**TEXT EXCERPT:**
I'm emotionally out of control, serious commitment issues possibly stemming from how much of a sleazeball my father is and his continuous cheating on my mother as a child. Nowadays I'm actually my fathers' father IMO. I'm the voice of reason.
I also have social anxiety some what. It was really bad a couple years ago, and after working my last job in which I had to deal with people a lot I got sort of better via being thrown into it. But I still feel on edge in public.
I'm very judgmental. Very vain. Take lots of things personally which I shouldn't. And I'm afraid I ran away from the girl I loved in California because of again... my absolute sheer terror of commitment. Now I'm sitting in Florida (my hometown) surrounded by culture and people in which I can't relate.
I know I want to relocate out of Florida (i'm sorry, this state is insane.) I'm a creatively charged individual. I compose music, draw, edit film, write lyrics etc. If I am not creating things that I can express in I feel horrible. Or maybe not even creating but contributing thoughts/debate/words I feel charged. I need to be heard in essence. Or else I feel useless.

[Saved data entries]
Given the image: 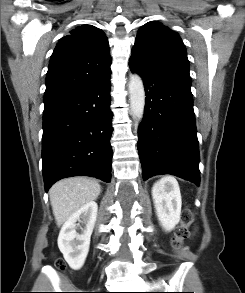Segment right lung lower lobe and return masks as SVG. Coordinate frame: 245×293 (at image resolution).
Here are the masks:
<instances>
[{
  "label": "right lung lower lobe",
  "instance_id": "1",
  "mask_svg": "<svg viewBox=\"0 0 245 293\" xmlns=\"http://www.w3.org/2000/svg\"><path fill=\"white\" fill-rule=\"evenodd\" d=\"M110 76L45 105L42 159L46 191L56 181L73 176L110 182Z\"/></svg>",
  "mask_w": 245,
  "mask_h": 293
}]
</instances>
...
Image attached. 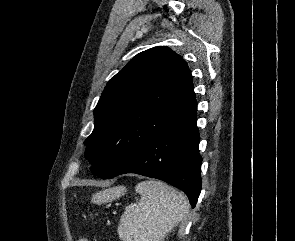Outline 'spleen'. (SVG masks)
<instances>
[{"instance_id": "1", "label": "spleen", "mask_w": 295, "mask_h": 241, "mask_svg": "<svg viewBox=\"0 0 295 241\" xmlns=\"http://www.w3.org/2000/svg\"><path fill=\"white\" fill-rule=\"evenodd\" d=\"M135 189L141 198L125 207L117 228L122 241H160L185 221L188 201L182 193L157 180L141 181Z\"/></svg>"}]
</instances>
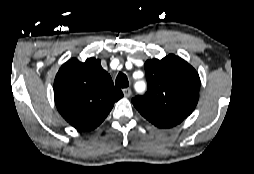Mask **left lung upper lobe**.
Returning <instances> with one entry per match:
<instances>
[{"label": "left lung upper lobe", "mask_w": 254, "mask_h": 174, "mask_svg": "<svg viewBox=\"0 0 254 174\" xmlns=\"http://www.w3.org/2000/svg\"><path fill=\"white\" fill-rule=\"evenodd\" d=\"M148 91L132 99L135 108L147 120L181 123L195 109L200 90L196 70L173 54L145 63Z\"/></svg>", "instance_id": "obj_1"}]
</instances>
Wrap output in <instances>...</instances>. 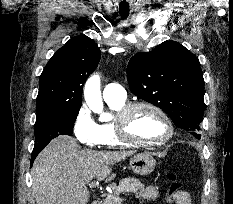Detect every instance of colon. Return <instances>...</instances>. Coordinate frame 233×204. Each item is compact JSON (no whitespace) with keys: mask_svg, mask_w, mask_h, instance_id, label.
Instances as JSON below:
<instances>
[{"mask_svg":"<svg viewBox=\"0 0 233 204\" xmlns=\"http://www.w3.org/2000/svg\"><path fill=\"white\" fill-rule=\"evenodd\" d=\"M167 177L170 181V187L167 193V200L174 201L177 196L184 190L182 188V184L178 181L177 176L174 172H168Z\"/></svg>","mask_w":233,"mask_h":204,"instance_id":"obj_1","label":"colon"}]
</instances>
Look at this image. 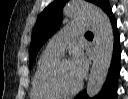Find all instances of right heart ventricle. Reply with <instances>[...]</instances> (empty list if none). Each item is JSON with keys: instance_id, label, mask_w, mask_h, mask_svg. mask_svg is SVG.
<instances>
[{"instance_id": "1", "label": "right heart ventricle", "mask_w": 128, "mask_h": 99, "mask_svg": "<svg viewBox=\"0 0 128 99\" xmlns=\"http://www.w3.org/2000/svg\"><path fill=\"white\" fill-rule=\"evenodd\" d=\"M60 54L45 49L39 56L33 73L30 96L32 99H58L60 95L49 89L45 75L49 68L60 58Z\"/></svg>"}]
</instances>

**EXERCISE DETAILS:**
In the personal post, which creative activities does the writer name? You don't need the listing for this.

**CORRECT RESPONSE:**
Composing music, drawing, editing film, and writing lyrics.